The only solution I could think of to address these problems, however unlikely it might be, would be to privatize AI tools or create a license system to access them. If people used AI tools improperly or dangerously, they could have their licenses revoked and be cut off from access to those programs. This would reduce environmental impact and serve as a genuine punishment for those who use AI to create dangerous or misleading content. However, given the profit-driven nature of these companies, I know this solution will likely never be achieved, as these companies have proven time and again that they would ignore laws and social impact in pursuit of financial gain. They will continue to push their technology as an absolute necessity for everyone in society, despite the harm it would cause. This is why I’m so hardline against artificial intelligence, as due to being connected to for-profit companies, they are encouraged to expand and up-scale their output in order to increase revenue. It is far more likely that we will have these companies push and push the limits until they go too far, and we are unable to return to a world-state that came before the integration of these harmful tools.

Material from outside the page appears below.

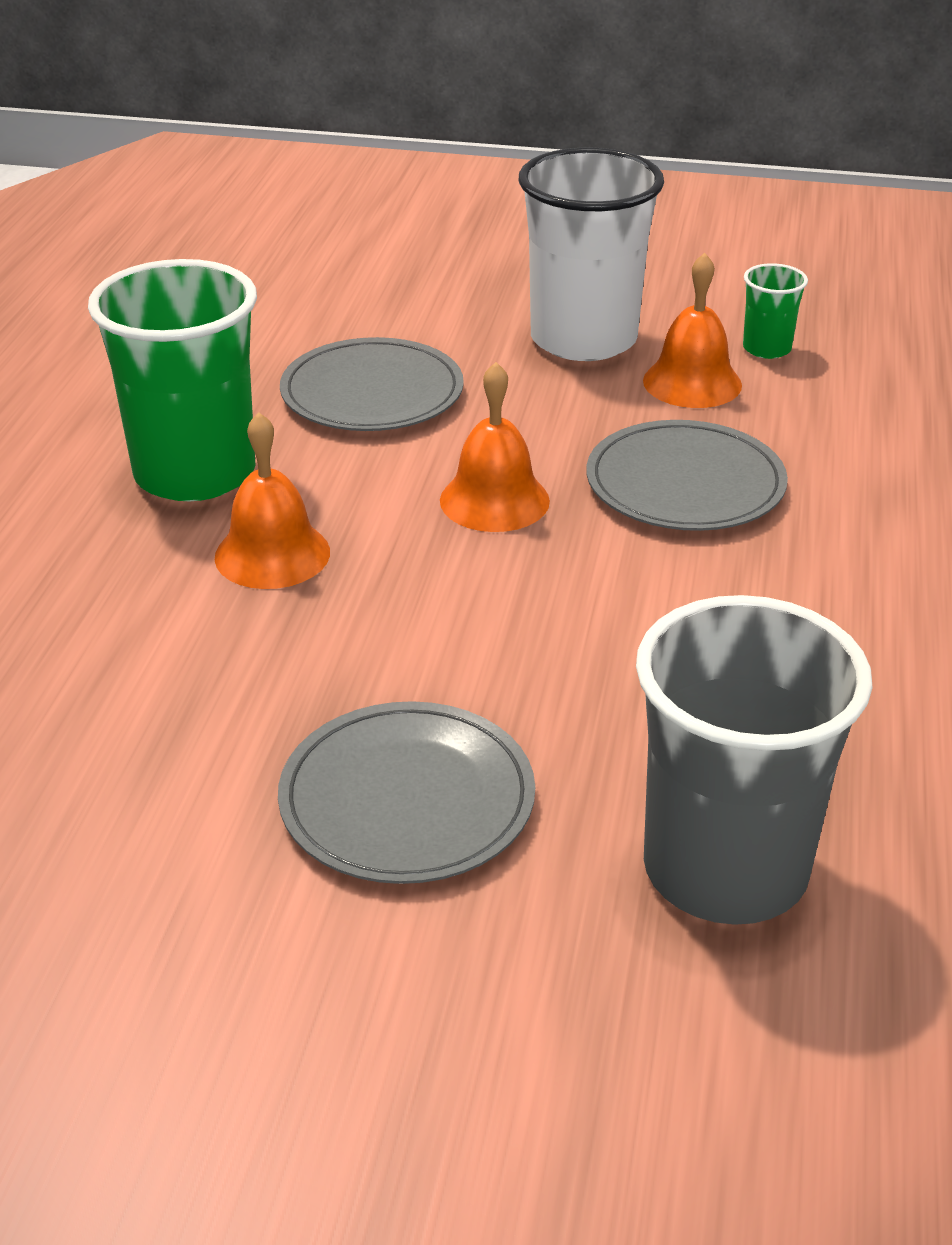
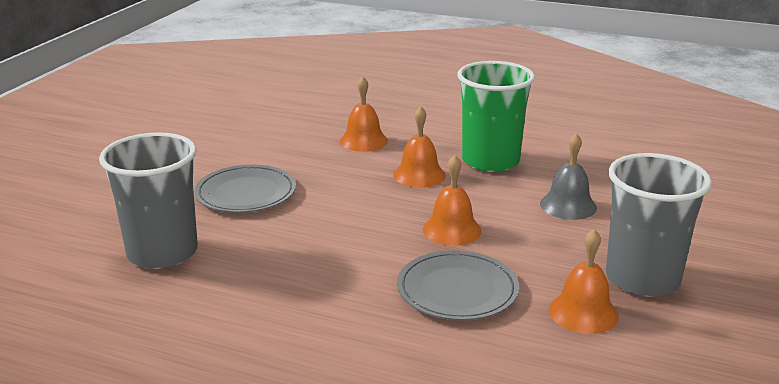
camera: 100 degrees right, 10 degrees down
(88, 652) = (363, 141): none -> orange bell
(372, 392) = (568, 205): grey plate -> grey bell
(583, 339) = (642, 279): white cup -> grey cup
(766, 348) = (638, 355): green cup -> none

While there are some positives and niche scenarios where artificial intelligence would be helpful and positive for people in society, I still believe that society as a whole and the world itself would be made overall worse with mass integration of a tool that essentially creates guesses made with stolen information to answer the questions of prompters who may not have the critical analysis skills to evaluate the validity of the output. We should either begin to roll back AI tools or license them out of the general public outright to minimize the danger and impact these tools have already done in order to try and save society and the environment.